El libro empieza con la descripción de una noche mágica para el aprendizaje musical y espiritual de Miles: la noche en que vio tocar juntos a sus dos padres musicales: Dizzy Gillespie y Charlie Parker. “Mira, la sensación más fuerte que he experimentado en mi vida (con la ropa puesta) fue oír por primera vez a Diz y a Bird tocar juntos, en St. Louis, Missouri, allá por 1944”. Entonces Miles tenía 18 años y trataba de abrirse camino en el turbulento mundo del jazz de la costa este, es decir, en el mundo del naciente Bebop. Tras el prólogo del libro (los capítulos sólo llevan indicaciones numerales), entramos a las rememoraciones de la infancia y la juventud del artista. Y aquí habría que consignar un punto en contra: Miles Davis intenta a toda costa “caer bien”. Quiere tener siempre la razón y se esfuerza por mostrar un lado meritorio de todo lo que le sucedió en su vida. Por ejemplo, cuando pinta su imagen familiar no escatima elogios a la virilidad de su padre ni a la belleza de su madre. Retrata una idílica familia de clase media con la suficiente solvencia económica para pasar las vacaciones en una casa de campo, entre el rumor de los grillos y los ejercicios ecuestres. Pero más adelante, no puede evitar mencionar la separación de sus padres atenuando (sospecho que bastante) las escenas de violencia que vio.

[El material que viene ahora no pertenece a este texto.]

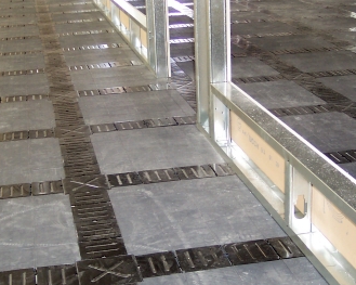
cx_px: 176
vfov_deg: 23.5
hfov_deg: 29.1
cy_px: 147
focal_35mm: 65
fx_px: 685
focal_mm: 8
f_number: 2.8
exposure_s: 1/30
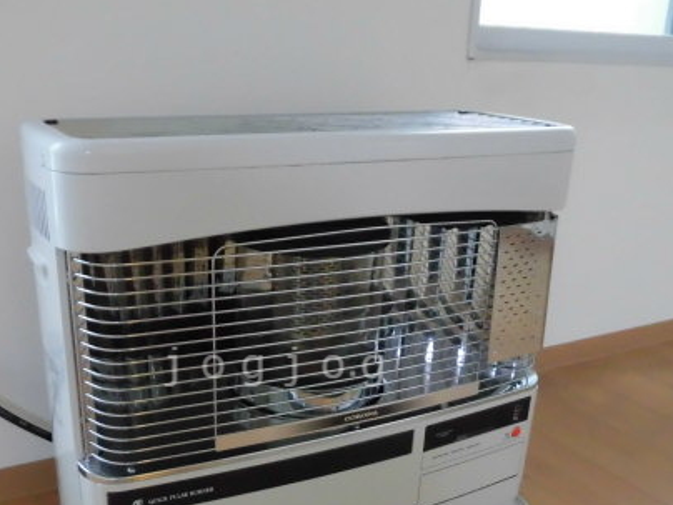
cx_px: 278
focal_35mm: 38
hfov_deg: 48.8
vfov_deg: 37.0
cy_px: 367
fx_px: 739
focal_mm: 4.3
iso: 640
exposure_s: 1/25
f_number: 3.1
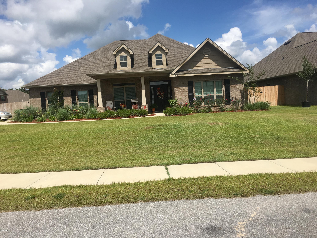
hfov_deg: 61.7
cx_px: 158
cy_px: 119
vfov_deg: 48.2
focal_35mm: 29
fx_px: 266
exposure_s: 1/2653
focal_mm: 4.15
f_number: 2.2
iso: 25
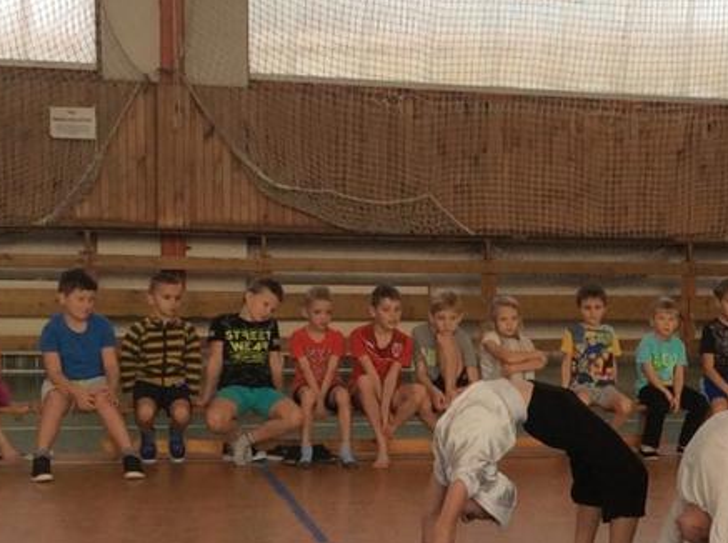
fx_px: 2057
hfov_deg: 19.6
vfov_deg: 15.0
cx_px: 690
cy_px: 426
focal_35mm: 98
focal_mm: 3.3
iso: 32
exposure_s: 1/152
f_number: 2.4
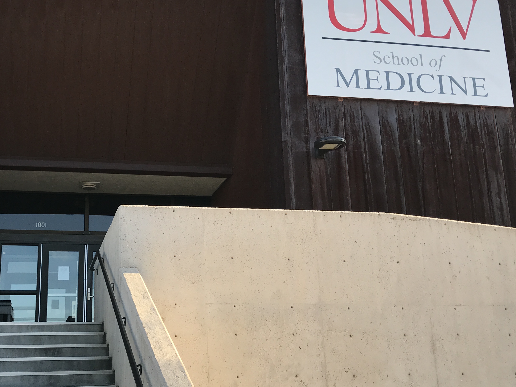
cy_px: 208
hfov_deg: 40.8
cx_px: 177
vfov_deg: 31.5
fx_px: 686
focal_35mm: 46
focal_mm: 3.99
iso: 20
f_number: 1.8
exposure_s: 1/584
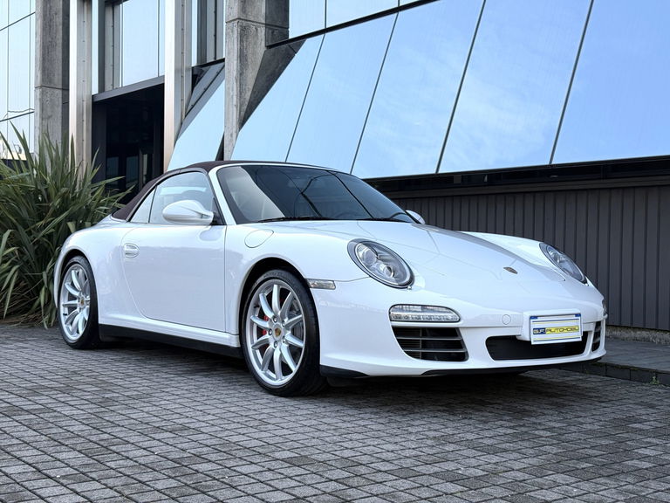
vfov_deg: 30.3
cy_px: 252
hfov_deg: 39.7
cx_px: 335
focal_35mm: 48
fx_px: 929
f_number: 1.78
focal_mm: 6.76
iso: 64
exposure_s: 1/975
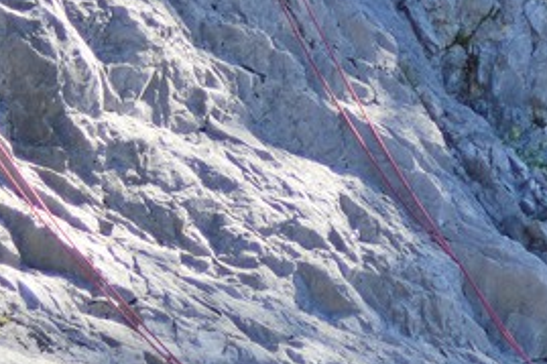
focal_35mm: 400
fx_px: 6074
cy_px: 652
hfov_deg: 5.1
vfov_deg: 3.4
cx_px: 956
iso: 160
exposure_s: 1/320
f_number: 4
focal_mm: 70
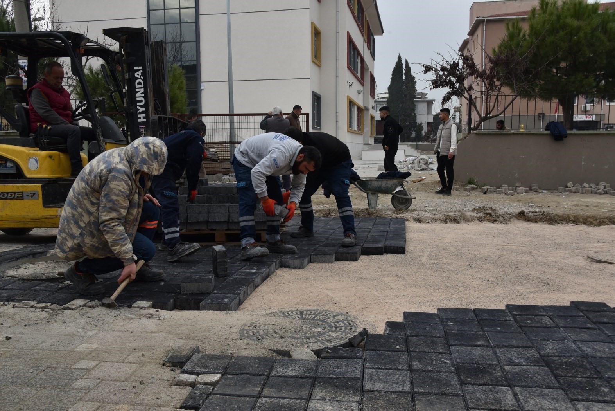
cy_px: 206
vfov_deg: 38.9
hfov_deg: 55.8
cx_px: 308
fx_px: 581
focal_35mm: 34
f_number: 11
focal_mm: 34
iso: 1000
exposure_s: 1/500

Cuando describe sus inicios en la banda de Billy Eckstine, primero, y en la de Bird, después, nos traslada a un mundo mágico: el de las jam sessions en el Minton’s Playhouse en el Harlem. Aquellas noches extáticas llenas de humo y de delirio, cuando Thelonious Monk, Art Blackey o Fats Navarro enloquecían al público con los extraños sonidos que les arrancaban a sus instrumentos.

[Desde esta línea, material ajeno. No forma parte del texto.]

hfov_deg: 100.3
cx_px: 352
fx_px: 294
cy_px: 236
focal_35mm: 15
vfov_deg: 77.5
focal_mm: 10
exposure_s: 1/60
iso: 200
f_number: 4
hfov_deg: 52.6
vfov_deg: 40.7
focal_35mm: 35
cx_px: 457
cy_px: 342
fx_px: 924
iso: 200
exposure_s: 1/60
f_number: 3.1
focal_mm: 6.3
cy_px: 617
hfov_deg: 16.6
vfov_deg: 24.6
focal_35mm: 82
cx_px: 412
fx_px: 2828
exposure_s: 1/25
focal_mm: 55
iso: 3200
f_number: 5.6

A mí personalmente, me emociona sobremanera la parte en la que, siguiendo un desarrollo cronológico, Miles va llegando al año 1959 y nos narra los prolegómenos para la grabación de “Kind Of Blue”. Como si las estrellas se fueran alineando poco a poco, Coltrane supera su adicción a la heroína, rompe palitos con Monk y está listo para aportar ese fraseo de otro mundo que había desarrollado con el saxo tenor, por alguna razón que sólo los dioses conocen, Bill Evans se alejó del primer quinteto (uno puede pasarse noches enteras imaginando el sereno piano de Bill sonando entre las endiabladas tonalidades de Miles en este álbum) y Wynton Kelly llenó ese vacío con creces. “Kind Of Blue”, la serie final para Prestige, “Bitches Brew” y “On The Corner” son discos a los que recurro siempre y, por lo tanto, siempre es una felicidad leer cómo se gestaron.
Con respecto al único punto en contra que podríamos señalar en el libro, hay que recordar que Miles nació y creció en una Norteamérica extremadamente racista. Que esa realidad agobiante haya generado en él un carácter difícil y un afán de protagonismo casi narcisista me parece fácilmente comprensible. Es verdad que hay pasajes de gran dureza (Miles casi que se vanagloria de atizarle a Cicely Tyson unas bofetadas y cuando habla de sus dos primeros hijos les llama “dos decepciones”, a ambos no les dejó ni un centavo de herencia), pasajes que podrían provocar algún rechazo en el lector. En contraparte, el músico se distingue con gran nitidez, más que el padre, el amigo o la estrella famosa. El final del libro “voy a seguir entrando en el primer compás, hermano, trataré de que mi música entre siempre en el primer compás” es muy, muy emocionante. Finalmente, caídos todos los velos de la miseria familiar, conyugal y social, el músico solitario, contando el tempo y tratando de entrar en el momento correcto, es todo lo que queda. Es todo lo que ansió este hombre singular que tuvo el privilegio de espetarle a alguien alguna vez: “Yo cambié el rumbo de la música cinco o seis veces… ¿Tú qué hiciste?”